Barrett Brooks

No. 76, 77, 79, 72
- Position: Offensive tackle

Personal information
- Born: May 5, 1972 (age 53) St. Louis, Missouri, U.S.
- Height: 6 ft 5 in (1.96 m)
- Weight: 325 lb (147 kg)

Career information
- High school: Florissant (MO) McCluer North
- College: Kansas State
- NFL draft: 1995: 2nd round, 58th overall pick

Career history
- Philadelphia Eagles (1995–1998); Detroit Lions (1999–2000); Cleveland Browns (2001)*; Denver Broncos (2002)*; Green Bay Packers (2002); New York Giants (2002); Pittsburgh Steelers (2003–2006);
- * Offseason and/or practice squad member only

Awards and highlights
- Super Bowl champion (XL); Second-team All-Big Eight (1993);

Career NFL statistics
- Games played: 118
- Games started: 62
- Fumble recoveries: 3
- Stats at Pro Football Reference

= Barrett Brooks =

American football player (born 1972)

Barrett Charles Brooks (born May 5, 1972) is an American former professional football player who was an offensive tackle in the National Football League (NFL).

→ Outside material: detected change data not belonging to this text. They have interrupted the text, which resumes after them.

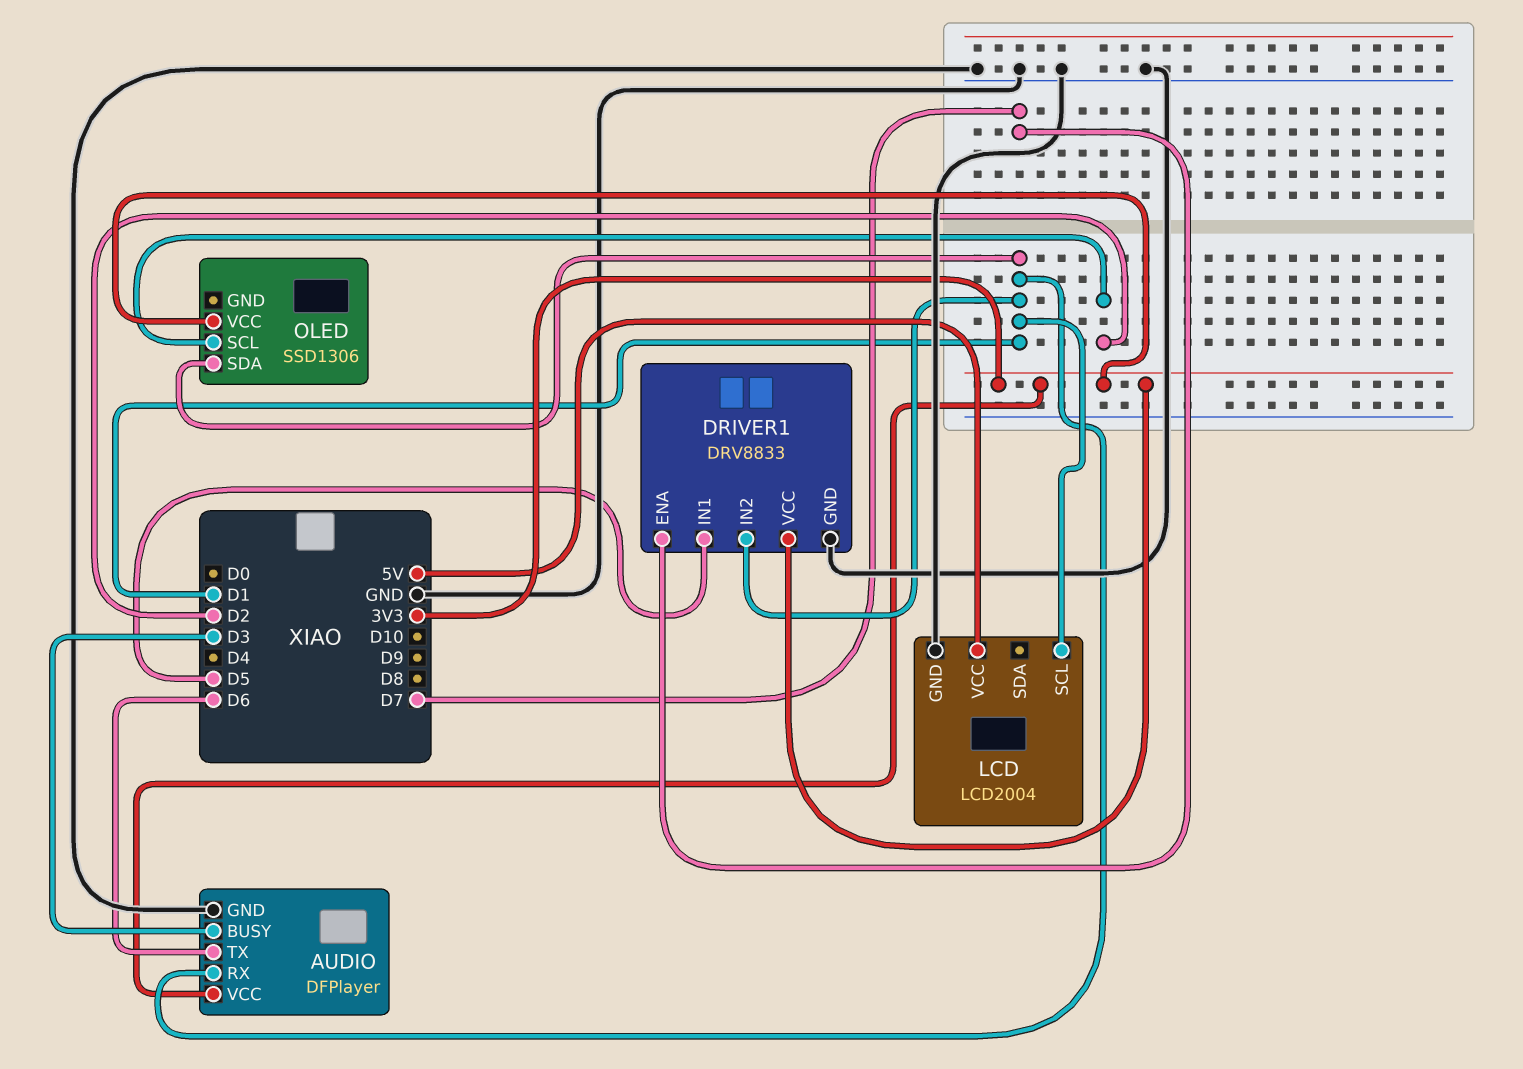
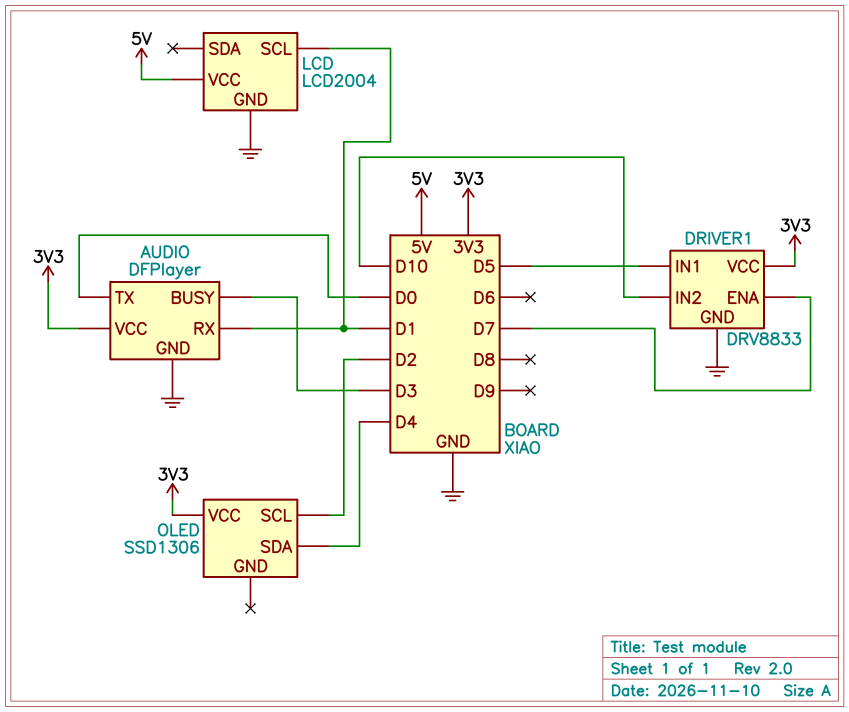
AUDIO pin TX: D6 -> D0
DRIVER1 pin IN2: D1 -> D10
OLED pin SDA: D1 -> D4

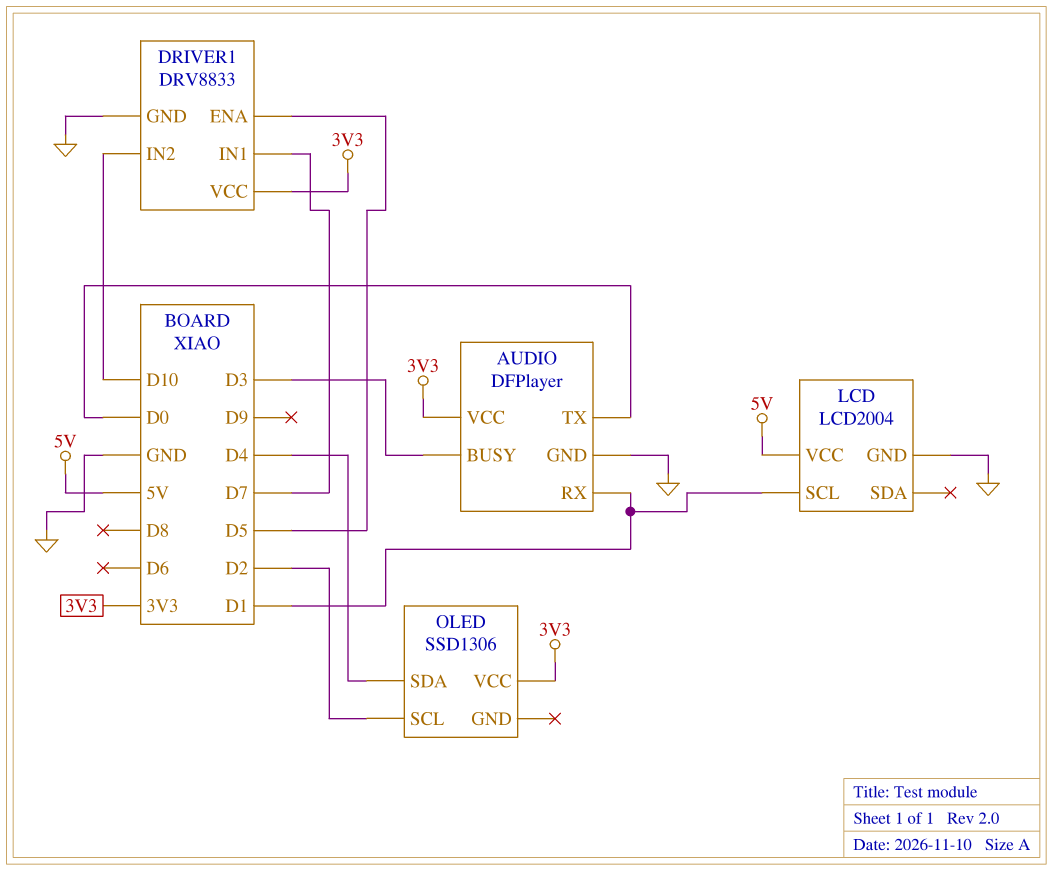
DRIVER1 pin ENA: D7 -> D5
DRIVER1 pin IN1: D5 -> D7

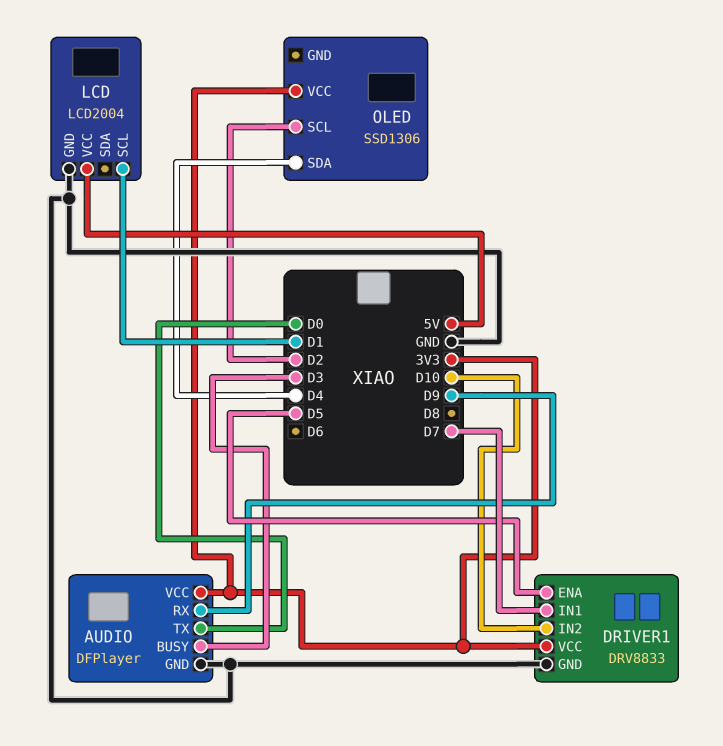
AUDIO pin RX: D1 -> D9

He played college football for the Kansas State Wildcats. He played in the NFL for the Pittsburgh Steelers and was part of their Super Bowl XL win against the Seattle Seahawks.

==Early life==
Brooks attended McCluer North High School in Florissant, Missouri and was a student and a letterman in football and basketball. In football, he was an All-State Honorable Mention selection.

==College career==
Barrett attended Kansas State University and became a member of Omega Psi Phi fraternity, Delta Delta chapter.

==Professional career==
===Philadelphia Eagles===
Brooks was selected 58th overall in the second round of the 1995 NFL Draft by the Eagles. Brooks played his first four years in the NFL with the Philadelphia Eagles, starting for the first three of those years.

===Detroit Lions===
Brooks then went to the Detroit Lions in 1999.

===New York Giants===
He played the 2002 season for the New York Giants.

===Pittsburgh Steelers===
Brooks reached his final destination when he played for the Pittsburgh Steelers. Brooks suffered a quad injury during the final preseason game of 2006. He was placed on the injured reserve and missed the season as a result.

==Personal life==
He is married to his wife, Sonji. They have five children: Jasmine Johnson, Romel Brooks, Asia Johnson, Izreal Brooks, and Chyna Brooks. He and his family reside in Voorhees Township, New Jersey.